Society places all sorts of impediments in the way of human connection. From a very young age we are trained to interact at a distance. Social segregation of the genders is entrenched, making males and females seem more alien and estranged from one another. Ageism further restricts the social connections youth have access to. Many of the interactions we do have are steeped in formality; in just one example, teachers are discouraged from getting “too close” to their students, and hugging is prohibited, lest it arouse any deeper feelings. The underlying message: only formal, superficial connections are allowed, while meaningful connections are strongly discouraged.

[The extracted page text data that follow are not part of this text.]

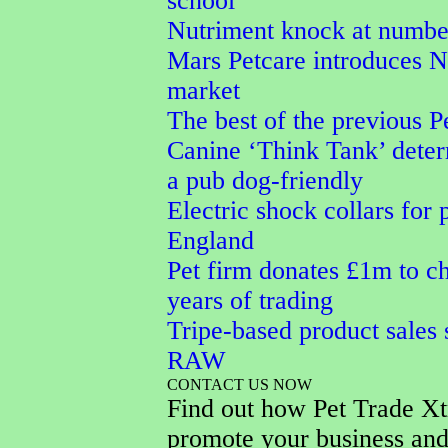
school
Nutriment knock at numbe
Mars Petcare introduces
market
The best of the previous P
Canine ‘Think Tank’ dete
a pub dog-friendly
Electric shock collars for 
England
Pet firm donates £1m to ch
years of trading
Tripe-based product sales 
RAW
CONTACT US NOW
Find out how Pet Trade Xt
promote your business and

Society’s sexual neurosis and oppression creates heavy restrictions on erotic interaction. Not only does this distort the natural course of human development, making it harder for teens to form romantic relationships in the real world, but our paranoia and hostility towards all things sex causes a massive ripple effect throughout society, greatly decreasing the amount of touch, affection, and social connection we all have access to. Then there’s the fact that the very structure of modern society places physical impediments in the way of human interaction. We’ve gone from in-person interaction and close physical contact in tight-knit communities to interacting through screens in distant communities. Now, it seems, we’re taking humans out of the equation entirely.
Rather than addressing these root causes of loneliness and social alienation, we are instead turning over more and more of our lives to the technology that helps create such problems to begin with. Sometimes it feels as though we’re not all that far away from some version of the Matrix: plugged into a digital etherworld while all those meaningful things that used to keep us connected in the physical universe continue to whither away.
AI isn’t going away anytime soon, so parents need to be cognizant of what their teens are doing online. While I seldom advise a strict and oppressive approach to parenting, this may be one of those few times it is warranted: it’s hard to imagine any legitimate reason for teens to be using AI companions at all. No teen should be wasting his or her time curating a relationship with a robot. They need to be spending that time fostering real-world connections instead.